Los Inocentes era una celebración que se iniciaba el 28 de diciembre hasta el 6 de enero, la gente en quito se divertía y se preparaba física, psicológica y económicamente.
Nuestra amiga Susana Freire García, nos sumerge en un relato donde redescubriremos como era esta celebración.
Belermo imagen de Joaquín Pinto
Inocentes
Susana Freire García*
Las populares fiestas de Inocentes fueron sin duda una de las mayores expresiones de jolgorio y creatividad que se vivieron en Quito, desde principios del siglo XIX. Esta celebración tiene su origen en un episodio del cristianismo (Día de los Santos Inocentes) que recuerda la matanza de todos los niños menores de dos años nacidos en Belén, bajo el mandato del Rey Herodes. En Quito, estas fiestas empezaban el 28 de diciembre y se extendían hasta el 6 de enero (Día de Reyes). Las calles de la ciudad se convertían en un improvisado escenario, para que los más curiosos personajes hicieran de las suyas, con una mezcla de comedia irónica. Por las esquinas y portales (en especial el de Santo Domingo), rondaban grandes comparsas de payasos vestidos con pantalones bombachos de raso y lentejuelas, que se abrían paso en medio de la rechifla general y de las burlas de los niños, quienes coreaban: “Payasito la lección, de la esquina a la estación, tu mamita sin calzón, y tu taita, cabezón”. Las risas se oían por todas partes, mientras los aludidos respondían con la siguiente copla: “Santa Teresa dijo, que todos los hombres tienen, cabeza de chicharrón, y boca de tirabuzón”. Luego los payasos tomaban sus largos chorizos de trapo, y perseguían a los niños para asustarles. Más allá estaban los monos quienes llevaban elegantes trajes de raso y una cola de 2.5 metros que terminaba en un pluma, con la cual manchaban de polvo blanco a todos los distraídos y curiosos. No podían faltar las chuchumecas (según Miguel Angel Puga este término es una variación de la palabra mexicana chichimeca que significa bárbaro, extranjero o no civilizado) quienes llevaban en la cabeza una especie de capota, y en el rostro una careta de alambre fino. Tenían también una falda acampanada con vuelos y encajes, un fuete en la diestra, y en el antebrazo una bolsa llena de colaciones y granos de morocho, que arrojaban al suelo para que los niños se acercasen. Ellos lo hacían en medio de coplas que decían: “Fiera vieja chuchumeca, con tu cara de muñeca”, a sabiendas de que recibirán algunos fuetazos. Igual de fascinante era observar a los belermos (remedo de los padres betlemitas), ataviados con trajes de percal y capucha, semejantes a un dominó o hábito de fraile, que llevaban en la mano una jeringuilla gruesa y un rosario sobre el pecho, haciendo ademán de curar o más bien de asustar, a sus posibles pacientes (este personaje fue inmortalizado por el célebre pintor quiteño Joaquín Pinto).

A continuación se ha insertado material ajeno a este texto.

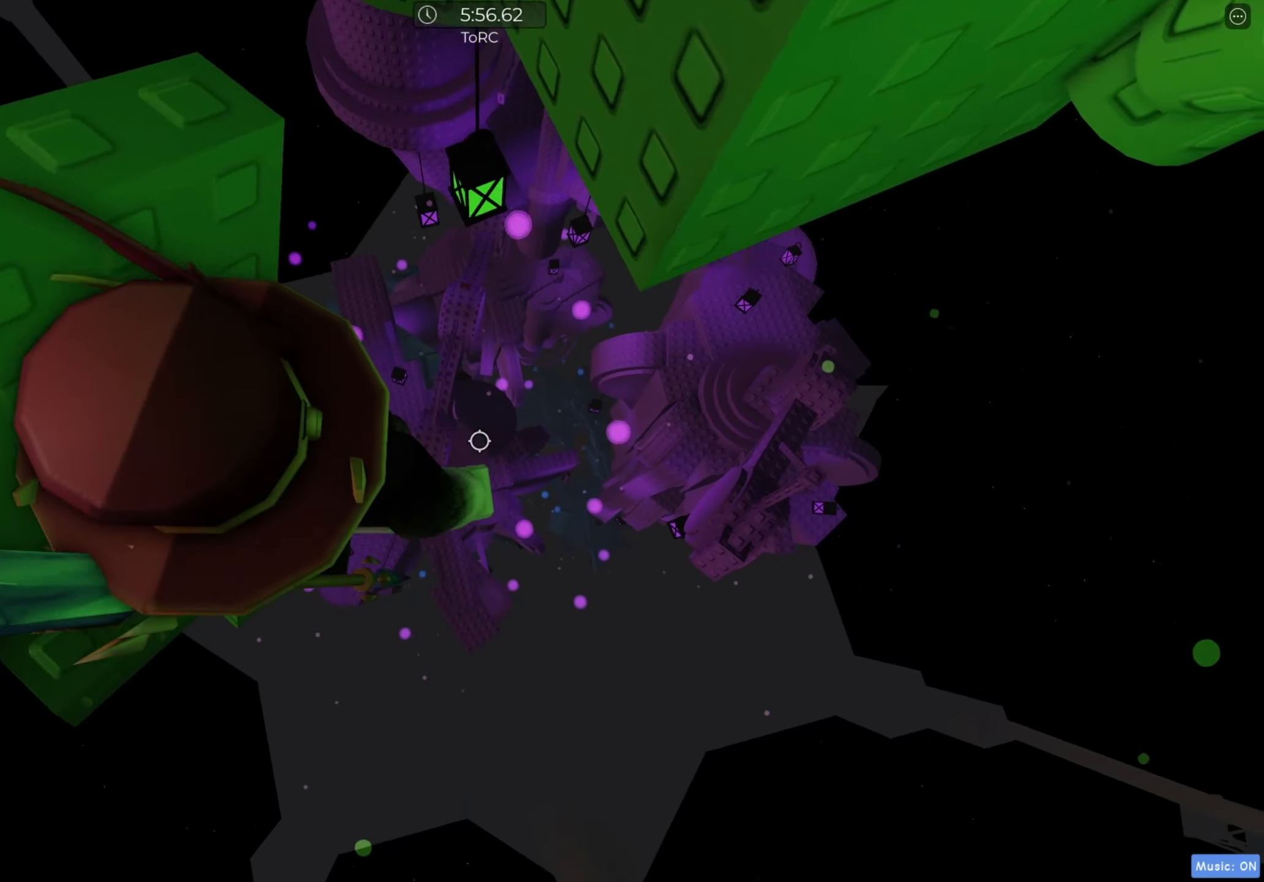
{"keys": ["d", "w"], "events": [[83, "space", "down"], [150, "space", "up"], [317, "w", "down"]]}
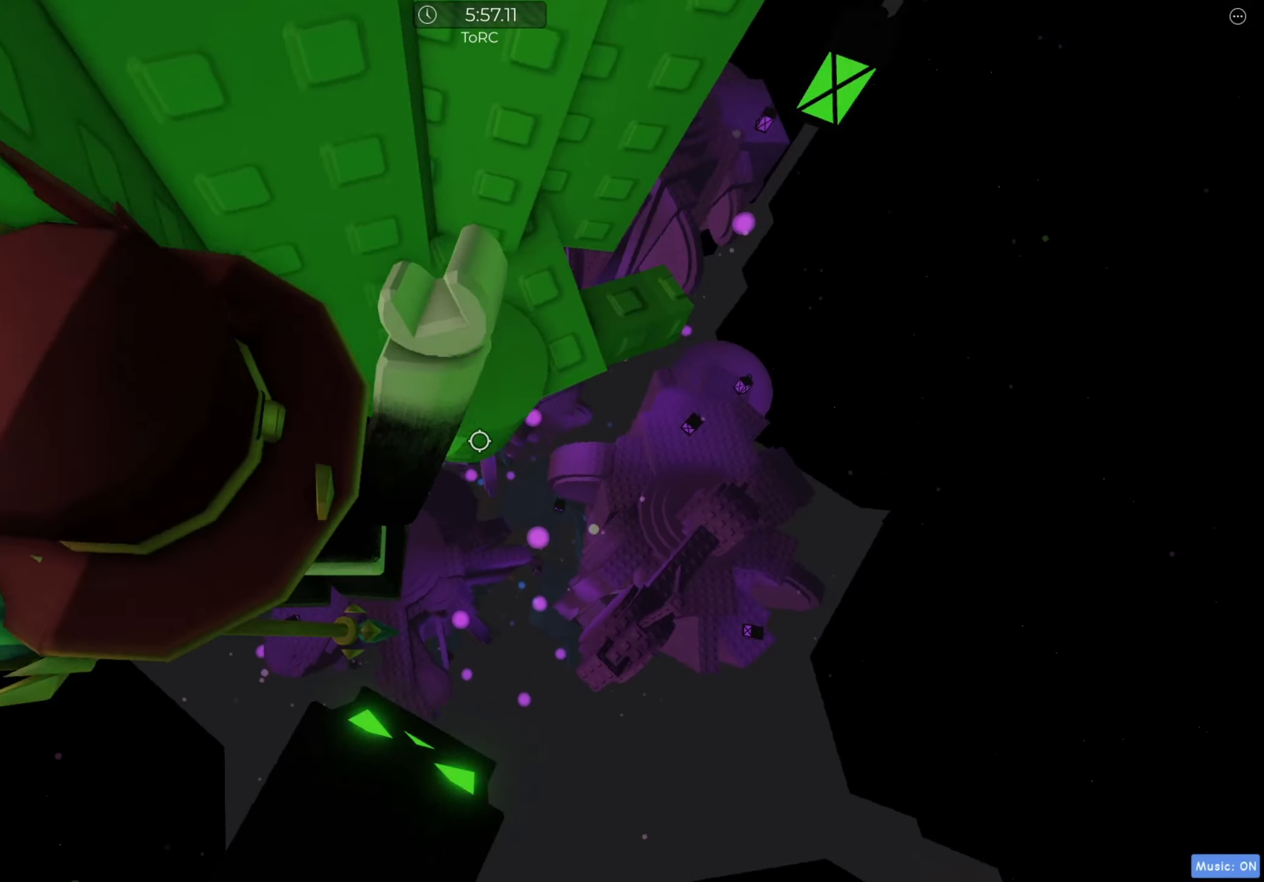
{"keys": [], "events": [[400, "w", "up"], [417, "d", "up"]]}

Capitaneados por los payasos, estas cuadrillas visitaban los barrios del centro de Quito, para encontrarse con otros disfrazados, y así gastarse bromas y burlarse de sí mismos y de los otros bajo el conocido lema ¡Por inocentes! Entonces se formaba un tumulto en el que se confundían las chullitas provocativas de zapatillas blancas, los pierrots de cara enharinada, arlequines, marineros, bailarines, yumbos con plumajes de papagayo, mozalbetes con chaquet o la americana puesta al revés, los “maimundes” que hacían bailar con sus panderetas a los monos, cocineras descachalandradas, entre más personajes, para dar rienda suelta a la alegría y a un deseo consciente de evadir los problemas y las penas, a través de la música, el corso de flores, los juegos de aguinaldos, la comida y la bebida.
En la antigua Plaza Belmonte el jolgorio llegaba a su punto culminante. Las bandas militares y de los albañiles, empezaban a entonar piezas alegres. Cada quien escogía a una pareja para coquetear, amparados en el antifaz o la careta. No en vano el escritor Alejandro Andrade Coello (Quito 1881-1943), nos dejó la siguiente descripción: “Y rompe el baile al son de bandas militares o de charangas del pueblo. La muchedumbre se agita con sus sedas y lentejuelas, con sus cintajos y matices chillones, con sus desvaídas vestimentas, produciendo la ilusión de un enorme calidoscopio, que la plebe dice titilimundi (…) El baile de máscaras es colosal e indescriptible. Se diría que los tonos de un gigantesco prisma han transformado la visión de las cosas, con la magia de la refracción”.